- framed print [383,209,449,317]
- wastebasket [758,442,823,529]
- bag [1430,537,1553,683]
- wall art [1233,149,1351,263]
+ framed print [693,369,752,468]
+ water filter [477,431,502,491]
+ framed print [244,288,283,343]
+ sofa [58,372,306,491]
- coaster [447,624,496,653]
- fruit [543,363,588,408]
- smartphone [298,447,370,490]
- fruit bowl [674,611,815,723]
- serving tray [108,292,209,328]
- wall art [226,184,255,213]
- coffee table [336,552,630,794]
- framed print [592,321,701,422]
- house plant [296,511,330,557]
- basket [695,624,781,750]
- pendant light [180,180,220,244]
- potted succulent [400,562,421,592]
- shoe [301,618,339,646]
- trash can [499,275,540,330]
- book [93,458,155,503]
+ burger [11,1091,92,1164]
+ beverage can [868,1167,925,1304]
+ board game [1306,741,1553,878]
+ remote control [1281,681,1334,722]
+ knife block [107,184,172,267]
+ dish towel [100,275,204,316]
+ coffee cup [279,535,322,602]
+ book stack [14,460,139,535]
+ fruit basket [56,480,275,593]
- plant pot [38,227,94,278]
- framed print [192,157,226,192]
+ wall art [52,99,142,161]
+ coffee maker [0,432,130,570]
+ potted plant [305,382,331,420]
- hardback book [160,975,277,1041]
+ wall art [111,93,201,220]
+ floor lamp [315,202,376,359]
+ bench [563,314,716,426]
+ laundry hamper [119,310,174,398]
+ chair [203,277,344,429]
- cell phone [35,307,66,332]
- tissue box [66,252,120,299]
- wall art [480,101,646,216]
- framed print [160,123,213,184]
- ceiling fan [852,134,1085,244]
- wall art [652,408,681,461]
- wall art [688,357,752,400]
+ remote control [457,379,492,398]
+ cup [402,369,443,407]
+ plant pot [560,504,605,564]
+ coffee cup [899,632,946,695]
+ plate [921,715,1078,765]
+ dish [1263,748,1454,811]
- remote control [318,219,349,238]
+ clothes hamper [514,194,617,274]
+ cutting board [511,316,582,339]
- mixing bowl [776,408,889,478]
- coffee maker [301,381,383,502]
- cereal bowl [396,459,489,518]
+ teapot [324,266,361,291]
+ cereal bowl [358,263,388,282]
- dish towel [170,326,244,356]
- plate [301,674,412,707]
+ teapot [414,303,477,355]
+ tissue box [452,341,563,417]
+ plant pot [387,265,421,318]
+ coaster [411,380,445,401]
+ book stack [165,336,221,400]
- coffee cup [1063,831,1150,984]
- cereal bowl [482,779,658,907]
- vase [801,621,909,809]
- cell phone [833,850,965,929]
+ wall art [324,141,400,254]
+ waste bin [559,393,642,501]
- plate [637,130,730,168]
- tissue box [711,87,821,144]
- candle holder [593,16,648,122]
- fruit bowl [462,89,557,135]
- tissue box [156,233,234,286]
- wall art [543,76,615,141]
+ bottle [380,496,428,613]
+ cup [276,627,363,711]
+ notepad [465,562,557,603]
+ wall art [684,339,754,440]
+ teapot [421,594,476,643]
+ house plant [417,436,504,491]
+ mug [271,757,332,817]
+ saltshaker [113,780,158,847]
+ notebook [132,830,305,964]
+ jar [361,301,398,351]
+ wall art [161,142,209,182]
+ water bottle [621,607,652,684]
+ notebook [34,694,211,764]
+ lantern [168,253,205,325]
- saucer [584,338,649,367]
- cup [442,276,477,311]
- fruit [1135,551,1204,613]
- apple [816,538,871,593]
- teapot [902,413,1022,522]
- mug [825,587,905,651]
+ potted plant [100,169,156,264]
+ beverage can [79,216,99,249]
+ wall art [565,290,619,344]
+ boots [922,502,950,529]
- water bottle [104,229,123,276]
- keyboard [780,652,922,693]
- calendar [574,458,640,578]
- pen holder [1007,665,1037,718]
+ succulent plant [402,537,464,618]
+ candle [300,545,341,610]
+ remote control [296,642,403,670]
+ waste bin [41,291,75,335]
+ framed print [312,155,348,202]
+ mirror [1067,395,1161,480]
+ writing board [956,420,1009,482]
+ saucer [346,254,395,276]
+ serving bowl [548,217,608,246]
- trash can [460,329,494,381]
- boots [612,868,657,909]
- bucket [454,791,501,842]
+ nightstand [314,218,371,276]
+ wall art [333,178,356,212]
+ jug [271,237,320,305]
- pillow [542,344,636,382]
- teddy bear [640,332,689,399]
◇ ◇ ◇ ◇
*Required work*
Print the records above again, every one, exactly as written.

*The completed task*
- framed print [383,209,449,317]
- wastebasket [758,442,823,529]
- bag [1430,537,1553,683]
- wall art [1233,149,1351,263]
+ framed print [693,369,752,468]
+ water filter [477,431,502,491]
+ framed print [244,288,283,343]
+ sofa [58,372,306,491]
- coaster [447,624,496,653]
- fruit [543,363,588,408]
- smartphone [298,447,370,490]
- fruit bowl [674,611,815,723]
- serving tray [108,292,209,328]
- wall art [226,184,255,213]
- coffee table [336,552,630,794]
- framed print [592,321,701,422]
- house plant [296,511,330,557]
- basket [695,624,781,750]
- pendant light [180,180,220,244]
- potted succulent [400,562,421,592]
- shoe [301,618,339,646]
- trash can [499,275,540,330]
- book [93,458,155,503]
+ burger [11,1091,92,1164]
+ beverage can [868,1167,925,1304]
+ board game [1306,741,1553,878]
+ remote control [1281,681,1334,722]
+ knife block [107,184,172,267]
+ dish towel [100,275,204,316]
+ coffee cup [279,535,322,602]
+ book stack [14,460,139,535]
+ fruit basket [56,480,275,593]
- plant pot [38,227,94,278]
- framed print [192,157,226,192]
+ wall art [52,99,142,161]
+ coffee maker [0,432,130,570]
+ potted plant [305,382,331,420]
- hardback book [160,975,277,1041]
+ wall art [111,93,201,220]
+ floor lamp [315,202,376,359]
+ bench [563,314,716,426]
+ laundry hamper [119,310,174,398]
+ chair [203,277,344,429]
- cell phone [35,307,66,332]
- tissue box [66,252,120,299]
- wall art [480,101,646,216]
- framed print [160,123,213,184]
- ceiling fan [852,134,1085,244]
- wall art [652,408,681,461]
- wall art [688,357,752,400]
+ remote control [457,379,492,398]
+ cup [402,369,443,407]
+ plant pot [560,504,605,564]
+ coffee cup [899,632,946,695]
+ plate [921,715,1078,765]
+ dish [1263,748,1454,811]
- remote control [318,219,349,238]
+ clothes hamper [514,194,617,274]
+ cutting board [511,316,582,339]
- mixing bowl [776,408,889,478]
- coffee maker [301,381,383,502]
- cereal bowl [396,459,489,518]
+ teapot [324,266,361,291]
+ cereal bowl [358,263,388,282]
- dish towel [170,326,244,356]
- plate [301,674,412,707]
+ teapot [414,303,477,355]
+ tissue box [452,341,563,417]
+ plant pot [387,265,421,318]
+ coaster [411,380,445,401]
+ book stack [165,336,221,400]
- coffee cup [1063,831,1150,984]
- cereal bowl [482,779,658,907]
- vase [801,621,909,809]
- cell phone [833,850,965,929]
+ wall art [324,141,400,254]
+ waste bin [559,393,642,501]
- plate [637,130,730,168]
- tissue box [711,87,821,144]
- candle holder [593,16,648,122]
- fruit bowl [462,89,557,135]
- tissue box [156,233,234,286]
- wall art [543,76,615,141]
+ bottle [380,496,428,613]
+ cup [276,627,363,711]
+ notepad [465,562,557,603]
+ wall art [684,339,754,440]
+ teapot [421,594,476,643]
+ house plant [417,436,504,491]
+ mug [271,757,332,817]
+ saltshaker [113,780,158,847]
+ notebook [132,830,305,964]
+ jar [361,301,398,351]
+ wall art [161,142,209,182]
+ water bottle [621,607,652,684]
+ notebook [34,694,211,764]
+ lantern [168,253,205,325]
- saucer [584,338,649,367]
- cup [442,276,477,311]
- fruit [1135,551,1204,613]
- apple [816,538,871,593]
- teapot [902,413,1022,522]
- mug [825,587,905,651]
+ potted plant [100,169,156,264]
+ beverage can [79,216,99,249]
+ wall art [565,290,619,344]
+ boots [922,502,950,529]
- water bottle [104,229,123,276]
- keyboard [780,652,922,693]
- calendar [574,458,640,578]
- pen holder [1007,665,1037,718]
+ succulent plant [402,537,464,618]
+ candle [300,545,341,610]
+ remote control [296,642,403,670]
+ waste bin [41,291,75,335]
+ framed print [312,155,348,202]
+ mirror [1067,395,1161,480]
+ writing board [956,420,1009,482]
+ saucer [346,254,395,276]
+ serving bowl [548,217,608,246]
- trash can [460,329,494,381]
- boots [612,868,657,909]
- bucket [454,791,501,842]
+ nightstand [314,218,371,276]
+ wall art [333,178,356,212]
+ jug [271,237,320,305]
- pillow [542,344,636,382]
- teddy bear [640,332,689,399]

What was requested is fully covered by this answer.